- _Objective_:
How many lines of the records below contain the string "label"? Case counts, and the reply should be the number alone.
** START Records for the task **
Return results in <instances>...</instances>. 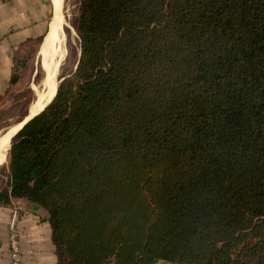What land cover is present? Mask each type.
I'll list each match as a JSON object with an SVG mask.
<instances>
[{
    "label": "trees",
    "instance_id": "1",
    "mask_svg": "<svg viewBox=\"0 0 264 264\" xmlns=\"http://www.w3.org/2000/svg\"><path fill=\"white\" fill-rule=\"evenodd\" d=\"M77 34L0 205L57 264H264V0H81Z\"/></svg>",
    "mask_w": 264,
    "mask_h": 264
},
{
    "label": "crops",
    "instance_id": "2",
    "mask_svg": "<svg viewBox=\"0 0 264 264\" xmlns=\"http://www.w3.org/2000/svg\"><path fill=\"white\" fill-rule=\"evenodd\" d=\"M52 14L51 0H0V97L9 86L17 48L45 35ZM15 211L20 215L19 247L23 264H57L46 212L24 199H11L9 205H0V264H10L7 225Z\"/></svg>",
    "mask_w": 264,
    "mask_h": 264
},
{
    "label": "rangeland",
    "instance_id": "3",
    "mask_svg": "<svg viewBox=\"0 0 264 264\" xmlns=\"http://www.w3.org/2000/svg\"><path fill=\"white\" fill-rule=\"evenodd\" d=\"M80 4L81 0H64L63 2L64 55L57 70V86L64 77L70 76L75 71L78 62L80 48L77 26ZM44 37L45 35L22 44L13 56L9 86L0 97V135L10 127L23 122L29 108L37 99L38 92H42L45 88V59L41 51ZM7 165L8 160L0 166V193L6 187Z\"/></svg>",
    "mask_w": 264,
    "mask_h": 264
},
{
    "label": "bare ground",
    "instance_id": "4",
    "mask_svg": "<svg viewBox=\"0 0 264 264\" xmlns=\"http://www.w3.org/2000/svg\"><path fill=\"white\" fill-rule=\"evenodd\" d=\"M53 6V14L45 34L42 44L43 56L45 59V88L42 92H38L37 99L28 110L27 117L15 126L7 129L0 135V166L6 163L7 151L10 146L12 136L22 127L24 122L35 116L39 110L50 102L54 97L57 89L56 75L59 62L64 55V34L62 28L63 22V2L64 0H51ZM69 30V28H68ZM77 37V36H76ZM72 43V42H71ZM72 45V44H71ZM75 45V44H74ZM42 54V53H41ZM63 60V59H62ZM44 108V107H43Z\"/></svg>",
    "mask_w": 264,
    "mask_h": 264
},
{
    "label": "built area",
    "instance_id": "5",
    "mask_svg": "<svg viewBox=\"0 0 264 264\" xmlns=\"http://www.w3.org/2000/svg\"><path fill=\"white\" fill-rule=\"evenodd\" d=\"M20 215L13 212L7 225V244L10 264H23L22 253L19 247L18 222Z\"/></svg>",
    "mask_w": 264,
    "mask_h": 264
},
{
    "label": "water",
    "instance_id": "6",
    "mask_svg": "<svg viewBox=\"0 0 264 264\" xmlns=\"http://www.w3.org/2000/svg\"><path fill=\"white\" fill-rule=\"evenodd\" d=\"M79 42H80V40H79ZM79 48H80V47H79ZM79 57H80V53H79ZM78 60H79V58H78ZM77 64H78V62H77ZM75 69H76V67H75ZM62 80H63V79H62ZM53 98H54V97H53ZM53 98H52V99H53ZM52 99H51V101H52ZM51 101H50V102H51ZM50 102H48V103L44 106V108H45ZM44 108H43V109H44ZM43 109H42L40 112H42ZM40 112H39V113H40ZM39 113H37L36 115H38ZM36 115H35V116H36ZM33 117H34V116H33ZM33 117H31L30 119H32ZM30 119H29V120H30ZM29 120H27L26 122H24V124L27 123ZM24 124H23V125H24ZM23 125H22V127H23ZM22 127H21V128H22ZM21 128H20V129H21ZM20 129H19V130H20ZM19 130H18V131H19ZM18 131H17V132H18ZM17 132H16V133H17ZM16 133H15V134H16ZM15 134H14V135H15ZM14 135H13V136H14ZM13 136H12V137H13ZM11 139H12V138H11ZM9 148H10V146H9Z\"/></svg>",
    "mask_w": 264,
    "mask_h": 264
}]
</instances>
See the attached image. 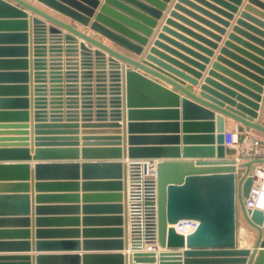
** END Records for the task **
- _Complete answer_:
6